Abuse of vibe coding: AI-driven web development platforms such as Lovable and to a lesser extent via vulnerabilities in Base44, Netlify and Vercel, are increasingly being abused by cybercriminals to design, host, and launch convincing phishing sites.
Why this is accelerating now
- Adoption outpaces hardening: Business pressure deploys agents before privileges, guardrails, and observability mature.
- Tool surfaces proliferate: MCP and agent frameworks make it easy to add connectors; every new tool is a new trust boundary.
- Social engineering scales: Natural‑language interfaces make it trivial to plant instructions where users or agents will read them.
What to do about it (a practical baseline)
Treat agents as privileged users with automation superpowers. Then apply the same zero‑trust rigor you would to a high‑risk service account.
1. Minimize and isolate tool scope
- Narrow each tool’s permissions to the least privilege needed; prefer read‑only by default.
- Enforce explicit allow‑lists for network egress (domains, protocols) at the tool level.
- Separate high‑risk tools (file writes, external HTTP, code execution) behind additional policy prompts and human approval.
2. Harden prompts, context, and retrieval
- Version and protect system prompts; block runtime modification except through change control.
- Sanitize retrieved content (strip or fence system‑level instructions) and label provenance.
- Partition vector stores by team and sensitivity; avoid global “search everything” defaults.
3. Validate and constrain tool inputs/outputs
- Use strict schemas and server‑side validation; reject requests that exceed bounds (paths, sizes, destinations).
- Redact secrets before model exposure; never pass raw credentials into LLM context.
4. Add real guardrails beyond model policies
- Policy enforcement outside the model: rate limits, DLP, egress control, and signature checks on downloads/executables.
- Require step‑up approval for irreversible actions (payments, mass data exports, permission changes).
5. Observe and detect like an adversary would
- Centralize agent logs: prompts, tool calls, parameters, destinations, and data volumes.
- Create detections for unusual tool chaining, off‑hours bulk retrieval, first‑time access to sensitive stores, and outbound calls to non‑approved domains.
- Replay “red team” prompts (including immersive‑world scenarios) as regression tests on every agent update.
6. Educate the humans in the loop
- Train users to spot prompt injection and suspicious data sources in documents, tickets, and web results.
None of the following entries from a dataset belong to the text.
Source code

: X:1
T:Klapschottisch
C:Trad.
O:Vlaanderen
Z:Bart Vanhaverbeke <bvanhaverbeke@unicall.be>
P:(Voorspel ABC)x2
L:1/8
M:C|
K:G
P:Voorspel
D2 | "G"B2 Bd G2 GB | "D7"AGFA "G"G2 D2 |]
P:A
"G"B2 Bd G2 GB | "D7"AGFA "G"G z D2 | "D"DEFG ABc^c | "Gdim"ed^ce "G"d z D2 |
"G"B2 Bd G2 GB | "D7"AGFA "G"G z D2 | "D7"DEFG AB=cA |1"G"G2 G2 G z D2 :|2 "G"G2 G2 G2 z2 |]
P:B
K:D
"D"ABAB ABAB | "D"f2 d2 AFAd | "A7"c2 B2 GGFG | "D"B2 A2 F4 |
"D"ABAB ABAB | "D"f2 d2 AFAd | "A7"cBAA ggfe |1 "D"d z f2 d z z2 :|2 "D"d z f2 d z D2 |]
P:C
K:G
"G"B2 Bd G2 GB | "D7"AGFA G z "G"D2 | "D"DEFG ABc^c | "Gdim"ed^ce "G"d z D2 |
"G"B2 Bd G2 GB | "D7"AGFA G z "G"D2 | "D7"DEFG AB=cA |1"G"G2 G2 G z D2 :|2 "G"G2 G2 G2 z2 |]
- Make it easy to report and quarantine questionable agent behavior.
What good looks like
Teams that succeed make AI security boring: agents have crisp scopes; high‑risk actions need explicit consent; every tool call is observable; and detections catch weird behavior quickly. In that world, an attacker can still try to live off your AI, sure, but they’ll find themselves fenced in, logged, rate‑limited, and ultimately blocked.
The clean takeaway
Living off the AI isn’t a hypothetical but a natural continuation of the tradecraft we’ve all been defending against, now mapped onto assistants, agents, and MCP. Model behavior can easily be steered (up to generating a real Chrome credential stealer) and today’s agent ecosystems can be targeted. The answer isn’t to slow down AI adoption or progress; it’s to professionalize it. In short, treat AI like production software with sensitive privileges. Design for least privilege, enforce with infrastructure, and verify continuously with adversarial testing. If we do that, AI becomes not a liability, but a durable advantage.